▶ [Task brief] Rewrite the lines below as a two-column CSV with the headers "prompt" and "time", one row per line. Put each line's text and its answer in separate quoted fields, replace line breaks with spaces, and leave out the pictures.

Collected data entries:

------------------------------------------------------------------------

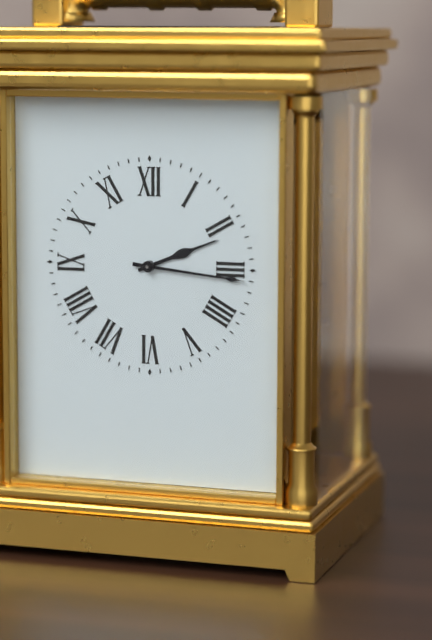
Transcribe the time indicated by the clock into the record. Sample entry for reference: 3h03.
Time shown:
2h16
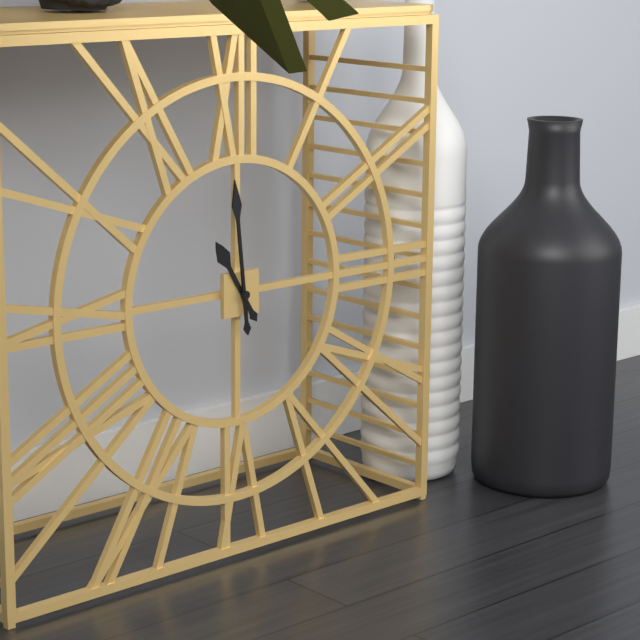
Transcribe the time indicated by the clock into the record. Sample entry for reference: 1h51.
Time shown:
10h59
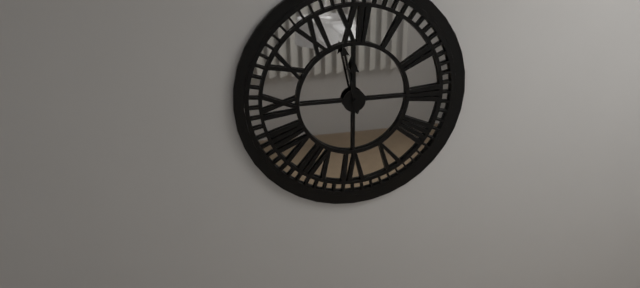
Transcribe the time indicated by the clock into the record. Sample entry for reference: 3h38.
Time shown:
11h58
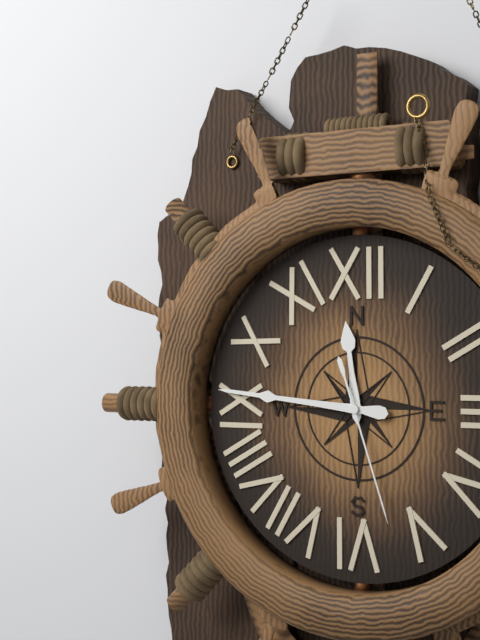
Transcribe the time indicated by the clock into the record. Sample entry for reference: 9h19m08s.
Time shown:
11h46m27s
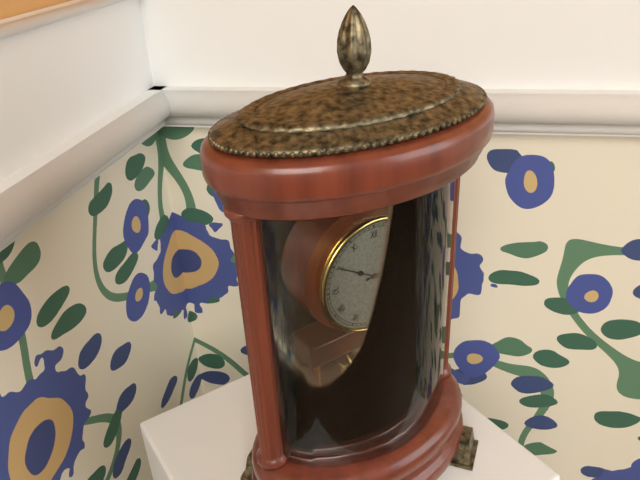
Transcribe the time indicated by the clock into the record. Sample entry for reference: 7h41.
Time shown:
2h50
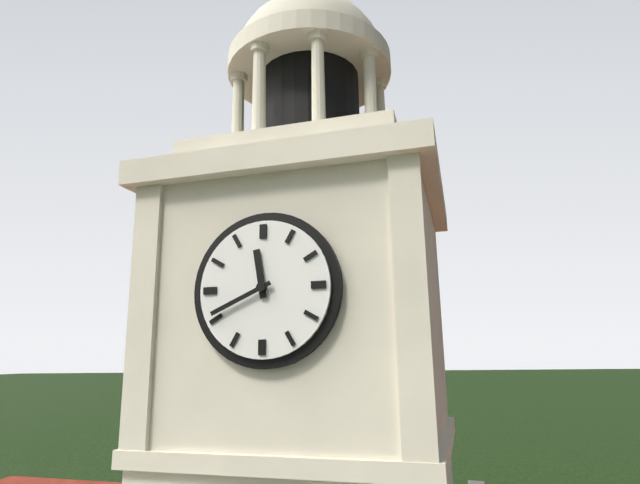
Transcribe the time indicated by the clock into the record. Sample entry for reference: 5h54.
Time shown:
11h41
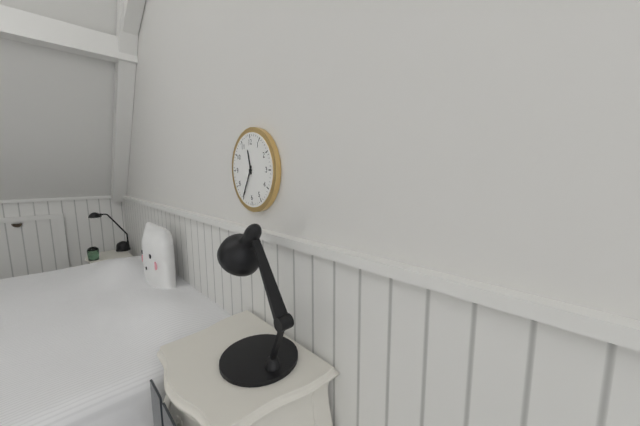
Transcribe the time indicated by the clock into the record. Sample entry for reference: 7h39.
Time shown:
11h35
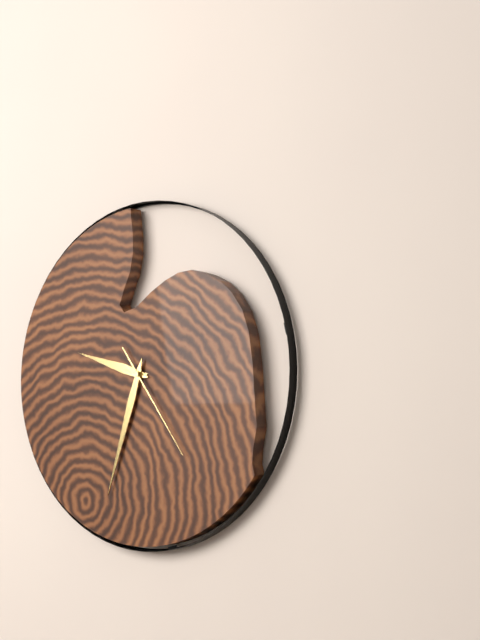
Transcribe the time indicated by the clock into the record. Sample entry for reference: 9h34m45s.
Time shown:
9h33m24s
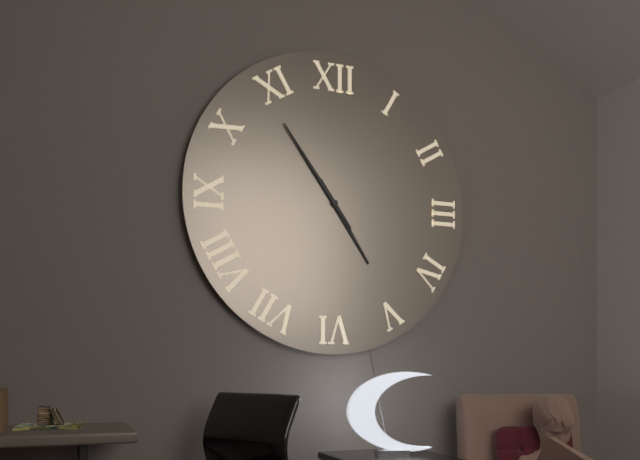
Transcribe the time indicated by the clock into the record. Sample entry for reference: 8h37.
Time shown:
4h54
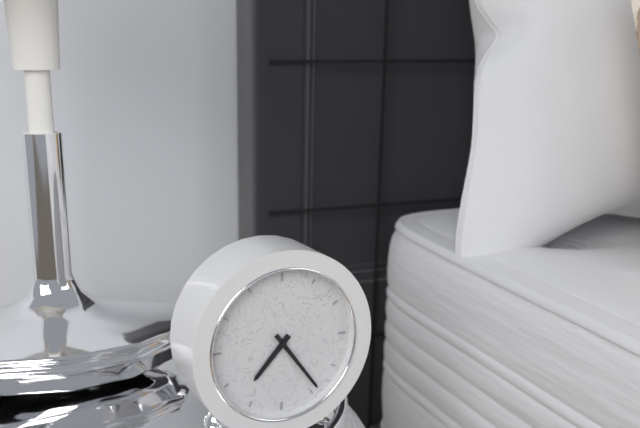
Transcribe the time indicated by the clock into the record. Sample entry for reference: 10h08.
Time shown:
7h24
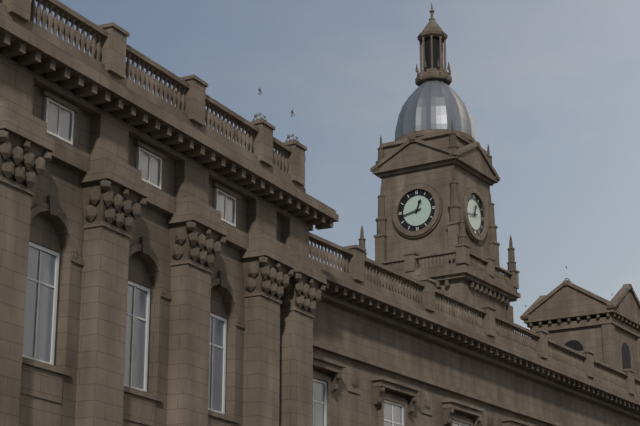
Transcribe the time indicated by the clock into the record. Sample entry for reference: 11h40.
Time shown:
12h43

------------------------------------------------------------------------

▶ [The response]
prompt,time
"Transcribe the time indicated by the clock into the record. Sample entry for reference: 3h03. Time shown:","2h16"
"Transcribe the time indicated by the clock into the record. Sample entry for reference: 1h51. Time shown:","10h59"
"Transcribe the time indicated by the clock into the record. Sample entry for reference: 3h38. Time shown:","11h58"
"Transcribe the time indicated by the clock into the record. Sample entry for reference: 9h19m08s. Time shown:","11h46m27s"
"Transcribe the time indicated by the clock into the record. Sample entry for reference: 7h41. Time shown:","2h50"
"Transcribe the time indicated by the clock into the record. Sample entry for reference: 5h54. Time shown:","11h41"
"Transcribe the time indicated by the clock into the record. Sample entry for reference: 7h39. Time shown:","11h35"
"Transcribe the time indicated by the clock into the record. Sample entry for reference: 9h34m45s. Time shown:","9h33m24s"
"Transcribe the time indicated by the clock into the record. Sample entry for reference: 8h37. Time shown:","4h54"
"Transcribe the time indicated by the clock into the record. Sample entry for reference: 10h08. Time shown:","7h24"
"Transcribe the time indicated by the clock into the record. Sample entry for reference: 11h40. Time shown:","12h43"